Wir wollen aufrütteln und klar machen, wer hinter den Veranstaltungen in Hilpoltstein steckt. Jede*r Anwesende muss sich im Klaren sein, mit wem man auf die Straße geht und demonstriert. Wir halten zusammen und stehen ein für die Freiheit der Presse und der Wissenschaft sowie für die Krisenmechanismen und die Funktionalität unseres Staates. Wir vertrauen auf die Daten und Einordnungen staatlicher Institutionen und wenden notwendige Maßnahmen an, in der Verantwortung für uns und unsere Mitmenschen.
Wir halten zusammen – Hilpoltstein hält zusammen:
Wir erleben unsere Stadt anders: Hilpoltstein ist seit vielen Jahren bekannt für seine Offenheit, seine Vielfalt, für Inklusion und eine lebendige Gesellschaft. Verschwörungstheorien und viel mehr noch rechtsextremes Gedankengut haben bei uns keinen Platz. Bei allen inhaltlichen Unterschieden stehen wir hier als die demokratischen Parteien und Fraktionen Hilpoltsteins zusammen. Unsere klare, gemeinsame Botschaft: Die auf der Demo verbreiteten Thesen haben keine Meinungshoheit in unserer Stadt. Wir lehnen diese Veranstaltungen ab und wollen aufzeigen, wie wir Hilpoltstein empfinden.

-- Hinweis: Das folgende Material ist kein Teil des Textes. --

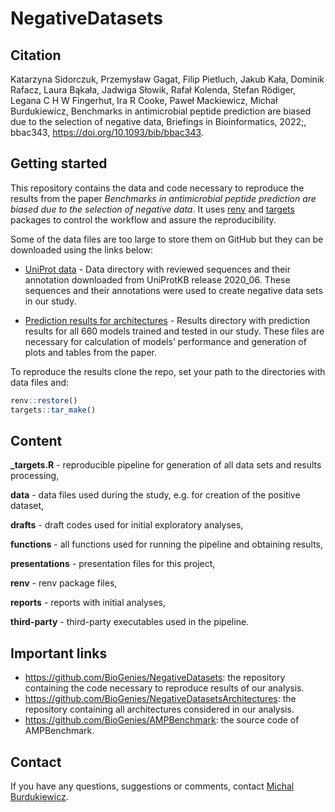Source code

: 
# NegativeDatasets

## Citation

Katarzyna Sidorczuk, Przemysław Gagat, Filip Pietluch, Jakub Kała,
Dominik Rafacz, Laura Bąkała, Jadwiga Słowik, Rafał Kolenda, Stefan
Rödiger, Legana C H W Fingerhut, Ira R Cooke, Paweł Mackiewicz, Michał
Burdukiewicz, Benchmarks in antimicrobial peptide prediction are biased
due to the selection of negative data, Briefings in Bioinformatics,
2022;, bbac343, <https://doi.org/10.1093/bib/bbac343>.

## Getting started

This repository contains the data and code necessary to reproduce the
results from the paper *Benchmarks in antimicrobial peptide prediction
are biased due to the selection of negative data*. It uses
[renv](https://CRAN.R-project.org/package=renv) and
[targets](https://CRAN.R-project.org/package=targets) packages to
control the workflow and assure the reproducibility.

Some of the data files are too large to store them on GitHub but they
can be downloaded using the links below:

-   [UniProt
    data](https://www.dropbox.com/sh/n7hcu1byp1izuwv/AAB6irXnv8S5dE-LEW4QkM-ya?dl=0) -
    Data directory with reviewed sequences and their annotation
    downloaded from UniProtKB release 2020_06. These sequences and their
    annotations were used to create negative data sets in our study.

-   [Prediction results for
    architectures](https://www.dropbox.com/sh/iuytufcl92kd61a/AAArrO0P9XhZavDxfTpqjIhua?dl=0) -
    Results directory with prediction results for all 660 models trained
    and tested in our study. These files are necessary for calculation
    of models’ performance and generation of plots and tables from the
    paper.

To reproduce the results clone the repo, set your path to the
directories with data files and:

``` r
renv::restore()
targets::tar_make()
```

## Content

**\_targets.R** - reproducible pipeline for generation of all data sets
and results processing,

**data** - data files used during the study, e.g. for creation of the
positive dataset,

**drafts** - draft codes used for initial exploratory analyses,

**functions** - all functions used for running the pipeline and
obtaining results,

**presentations** - presentation files for this project,

**renv** - renv package files,

**reports** - reports with initial analyses,

**third-party** - third-party executables used in the pipeline.

## Important links

-   <https://github.com/BioGenies/NegativeDatasets>: the repository
    containing the code necessary to reproduce results of our analysis.
-   <https://github.com/BioGenies/NegativeDatasetsArchitectures>: the
    repository containing all architectures considered in our analysis.
-   <https://github.com/BioGenies/AMPBenchmark>: the source code of
    AMPBenchmark.

## Contact

If you have any questions, suggestions or comments, contact [Michal
Burdukiewicz](mailto:michalburdukiewicz@gmail.com).
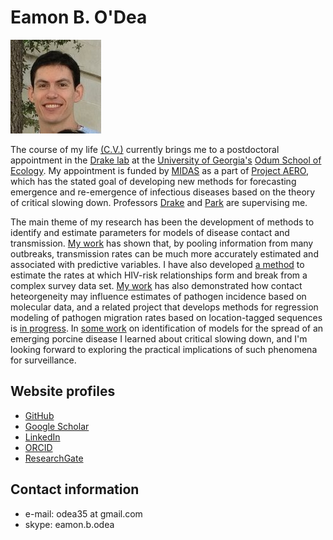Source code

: 
# Eamon B. O'Dea
![ ](ebodea-headshot.jpg)

The course of my life [(C.V.)](cv.pdf) currently brings me to a
postdoctoral appointment in the [Drake
lab](http://daphnia.ecology.uga.edu/drakelab) at the [University of
Georgia's](http://www.uga.edu) [Odum School of
Ecology](http://www.ecology.uga.edu). My appointment is funded by
[MIDAS](http://www.epimodels.org) as a part of [Project
AERO](http://daphnia.ecology.uga.edu/midas/), which has the stated
goal of developing new methods for forecasting emergence and
re-emergence of infectious diseases based on the theory of critical
slowing down. Professors
[Drake](http://www.ecology.uga.edu/facultyMember.php?Drake-21/) and
[Park](http://www.ecology.uga.edu/facultyMember.php?Park-296/) are
supervising me.

The main theme of my research has been the development of methods to
identify and estimate parameters for models of disease contact and
transmission. [My
work](http://www.sciencedirect.com/science/article/pii/S1755436513000546)
has shown that, by pooling information from many outbreaks,
transmission rates can be much more accurately estimated and
associated with predictive variables. I have also developed [a
method](http://repositories.lib.utexas.edu/bitstream/handle/2152/21667/ODEA-DISSERTATION-2013.pdf?sequence=1)
to estimate the rates at which HIV-risk relationships form and break
from a complex survey data set. [My
work](http://www.hindawi.com/journals/ipid/2011/238743/abs/) has also
demonstrated how contact heteorgeneity may influence estimates of
pathogen incidence based on molecular data, and a related project that
develops methods for regression modeling of pathogen migration rates
based on location-tagged sequences is [in
progress](https://github.com/e3bo/2015phylo). In [some
work](http://biorxiv.org/content/early/2015/09/26/017178)
on identification of models for the spread of an emerging porcine
disease I learned about critical slowing down, and I'm looking forward
to exploring the practical implications of such phenomena for
surveillance.

## Website profiles

- [GitHub](https://github.com/e3bo/)
- [Google Scholar](https://scholar.google.com/citations?user=nomqlOsAAAAJ)
- [LinkedIn](https://www.linkedin.com/pub/eamon-o-dea/68/811/319)
- [ORCID](http://orcid.org/0000-0003-4748-683X)
- [ResearchGate](http://www.researchgate.net/profile/Eamon_ODea)

## Contact information

- e-mail: odea35 at gmail.com
- skype: eamon.b.odea
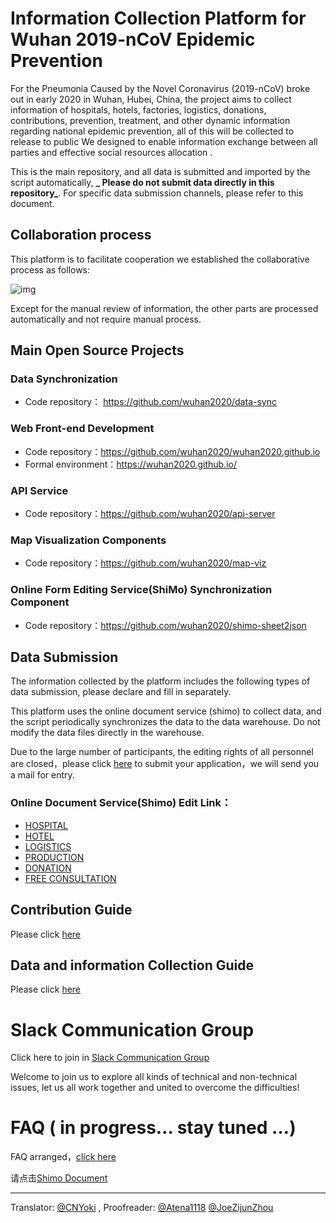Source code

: # Information Collection Platform for Wuhan 2019-nCoV Epidemic Prevention

For the Pneumonia Caused by the Novel Coronavirus (2019-nCoV) broke out in early 2020 in Wuhan, Hubei, China, the project aims to collect information of hospitals, hotels, factories, logistics, donations, contributions, prevention, treatment, and other dynamic information regarding national epidemic prevention, all of this will be collected to release to public 
We designed to enable information exchange between all parties and effective social resources allocation . 

This is the main repository, and all data is submitted and imported by the script automatically, **_ Please do not submit data directly in this repository_**. For specific data submission channels, please refer to this document.

## Collaboration process

This platform is to facilitate cooperation we established the collaborative process as follows:

![img](http://www.plantuml.com/plantuml/png/RP31Jkf068NtynIJkMiImf85uQxGdT4d6DfH6akRj5EDEqb4H2MO420HerOn4arQZT5e0NcPcIckU0NR3bqOtJKzttyotodQ55lKgUg0QbGdSDUfO2ENpMKXRxNPz4AyriBH2G1OeQO57PjODiGsHABx95gUQ9-npy5ylxwO7B7nc4sxB0WMaoQ2_zQ92XHJrub2DTEmeLtHgcPo6bwzy9kHw3M4UukMnTXHDPgat7F5zJkVzSN1B2gEcaeM8GPGCSLbR1EufT6AKqxOaaPNea_v5ZRkyA23036eHlTW6IlRn50Jxl_QAjmWrWwnqhgKshHCWwOORxR2H__B_GW7tjz2G0wGAKYTF4HivegQ7-yG316G6fbVUMpaNI8WHuXpQH41Cf8Ozyv5_stUUE378-vFUFqE0I39-2XrogVpIrwIop_n0gbwfY3zVfoq_Vdz8J_jyUTkE0mGA4QfKzM_0G00)

Except for the manual review of information, the other parts are processed automatically and not require manual process.

## Main Open Source Projects

### Data Synchronization

- Code repository： https://github.com/wuhan2020/data-sync

### Web Front-end Development

- Code repository：https://github.com/wuhan2020/wuhan2020.github.io
- Formal environment：https://wuhan2020.github.io/

### API Service

- Code repository：https://github.com/wuhan2020/api-server

### Map Visualization Components

- Code repository：https://github.com/wuhan2020/map-viz

### Online Form Editing Service(ShiMo) Synchronization Component

- Code repository：https://github.com/wuhan2020/shimo-sheet2json

## Data Submission 

The information collected by the platform includes the following types of data submission, please declare and fill in separately.

This platform uses the online document service (shimo) to collect data, and the script periodically synchronizes the data to the data warehouse. Do not modify the data files directly in the warehouse.

Due to the large number of participants, the editing rights of all personnel are closed，please click [here](https://shimo.im/forms/YVJkGrGCWwQPTpqY/fill) to submit your application，we will send you a mail for entry.
### Online Document Service(Shimo) Edit Link：

- [HOSPITAL](https://shimo.im/sheets/k399pHyt6HKvW6xR/MODOC/)
- [HOTEL](https://shimo.im/sheets/Hd9C3QytrJK3RWxG/z1rye/)
- [LOGISTICS](https://shimo.im/sheets/RTHXp3ghtKXY3GcC/MODOC/)
- [PRODUCTION](https://shimo.im/sheets/pchvJ6ddyRHHdXtv/MODOC/)
- [DONATION](https://shimo.im/sheets/W3gxW6cwkYTDY6DD/)
- [FREE CONSULTATION](https://shimo.im/sheets/JgXjYCJJTRQxJ3GP/MODOC/)

## Contribution Guide

Please click [here](./CONTRIBUTING.md)

## Data and information Collection Guide
Please click [here](./INFORMATION_GUIDE.md)

# Slack Communication Group
Click here to join in [Slack Communication Group](https://join.slack.com/t/wuhan2020/shared_invite/enQtOTIzNjA2MDYwOTUxLWVjMjA4MjdhNGVmZmZlZTgxYjM1ZDY1NGVkZDVkNGI0NzhjZGVlYTM2Mjc5Mjk2YjgyYTk1NDJmNTkxODZlOTE)

Welcome to join us to explore all kinds of technical and non-technical issues, let us all work together and united to overcome the difficulties!

# FAQ ( in progress…  stay tuned …)

FAQ arranged，[click here](./FAQ.md)

请点击[Shimo Document](https://shimo.im/docs/DdWvXvtvpxrqrJ83)

---
Translator: [@CNYoki](https://github.com/CNYoki) , Proofreader: [@Atena1118](https://github.com/Atena1118) [@JoeZijunZhou](https://github.com/JoeZijunZhou)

Lasst uns alle zusammen zeigen, wie bunt unsere Stadt ist. Wir rufen daher alle Bürger*innen sowie alle Vereine, Verbände, Institutionen und Kirchengemeinden auf, sich dem Motto „Hilpoltstein ist bunt!“ anzuschließen, als klares Zeichen gegen Rassismus, Ausländerhass und Ausgrenzung. Unter dem #hipistbunt wollen wir den ganzen Sommer über Aktionen vor Ort und auf den sozialen Netzwerken starten, um dann in der „Woche des bürgerlichen Engagements“ im September gemeinsam unser Motto zu leben. Wir werden durch Informationsveranstaltungen, Vorträge, Stände, Kunst und Kultur und gemeinsame Aktivitäten auf das Thema aufmerksam machen. Wir wollen aufzeigen, wie wichtig demokratische Werte in unserer Gesellschaft sind.